Raising herself up on a pillow, Annabelle found a pair of objects deposited in her lap, and she regarded the offering with blank surprise. It was a pair of ankle boots, tied together with a dapper red bow. The leather was buttery-soft, dyed a fashionable bronze, and polished until it shone like glass. With low stacked-leather heels and tightly stitched soles, the ankle boots were sensible but stylish. They were ornamented with a delicate embroidered design of leaves that extended across the toes. Staring at the boots, Annabelle felt a sudden laugh rise in her throat.

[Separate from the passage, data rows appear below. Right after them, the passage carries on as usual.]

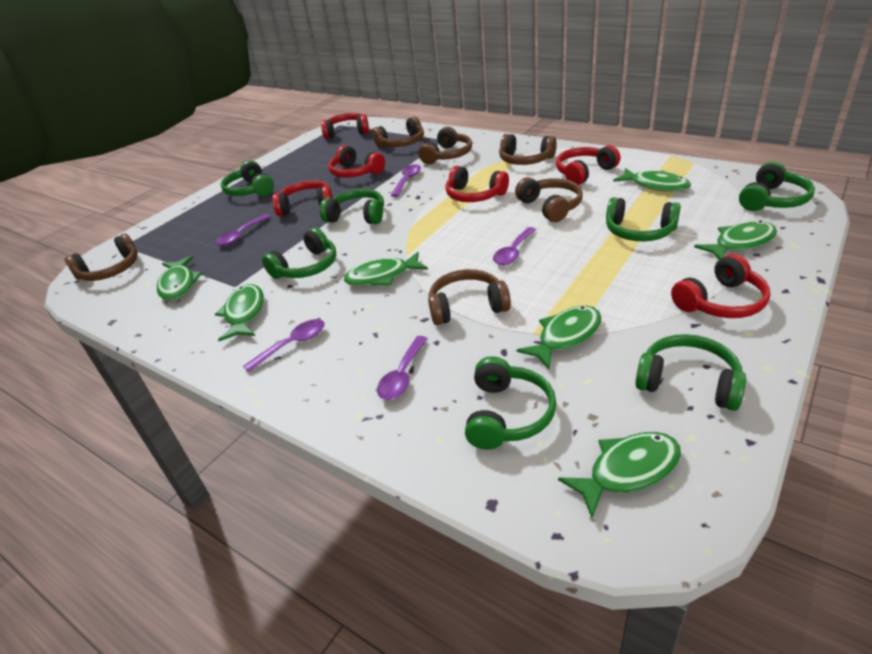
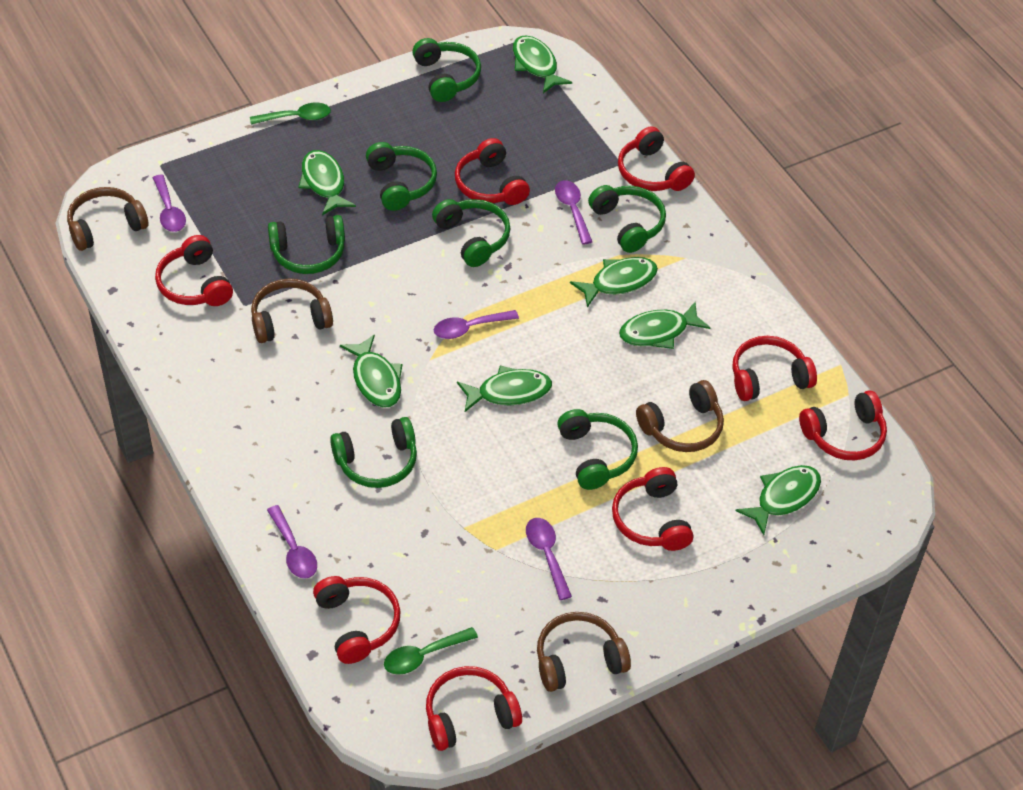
brown headphones: [64,234,138,281] [372,116,424,147] [418,127,472,164] [428,269,511,325] [499,134,557,165] [515,177,583,222] = 6 -> [67,187,149,251] [251,279,333,343] [537,612,631,692] [636,380,724,452] = 4
green spoon: none = 0 -> [250,103,331,124] [384,627,478,675] = 2
red headphones: [272,180,333,216] [321,113,369,139] [328,145,385,178] [445,166,509,202] [556,145,620,185] [671,254,770,318] = 6 -> [155,235,233,306] [313,576,401,664] [426,666,522,751] [455,138,530,205] [612,467,693,551] [618,126,695,191] [733,336,817,401] [799,390,887,460] = 8

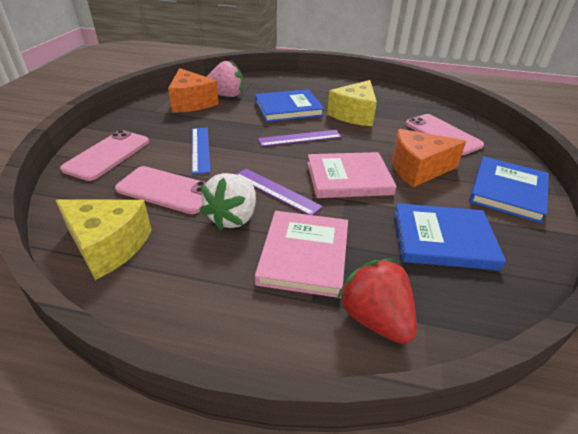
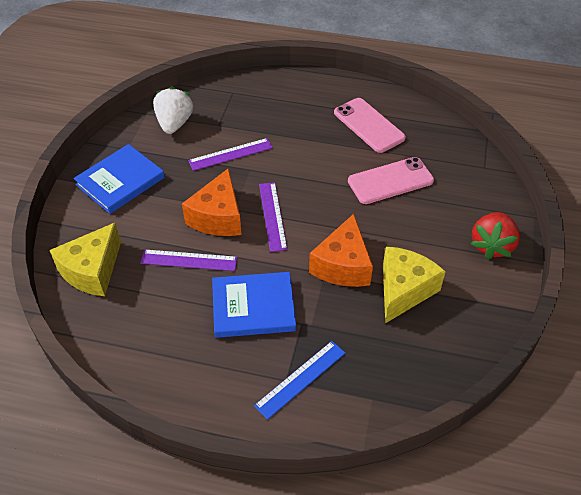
blue book: [255,89,324,122] [394,203,506,271] [469,157,549,223] = 3 -> [73,144,165,214] [212,272,296,338] = 2
pink book: [255,211,348,298] [307,152,397,198] = 2 -> none = 0
pink phone: [60,130,149,181] [115,166,207,214] [405,114,484,155] = 3 -> [334,98,406,153] [348,157,434,204] = 2
pink strawberry: [207,61,243,97] = 1 -> none = 0
purple ruler: [236,168,323,215] [258,130,342,147] = 2 -> [140,249,238,271] [188,138,273,171] [259,182,288,252] = 3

“They must be from the Bowmans,” she said…but she knew better.
The boots were a gift from Simon Hunt, who was fully aware that a gentleman should never give an article of clothing to a lady. She should return them at once, she thought, even as she found herself clutching the boots tightly. Only Simon Hunt could manage to give her something so pragmatic and yet so inappropriately personal.
Smiling, she untied the red bow and held one of the boots up. It was surprisingly light, and she knew at a glance that it would fit her perfectly. But how had Hunt known what size to request, and where had he gotten the boots? Slowly she traced a finger across the tiny, exquisite stitches that joined the sole to the gleaming bronze upper.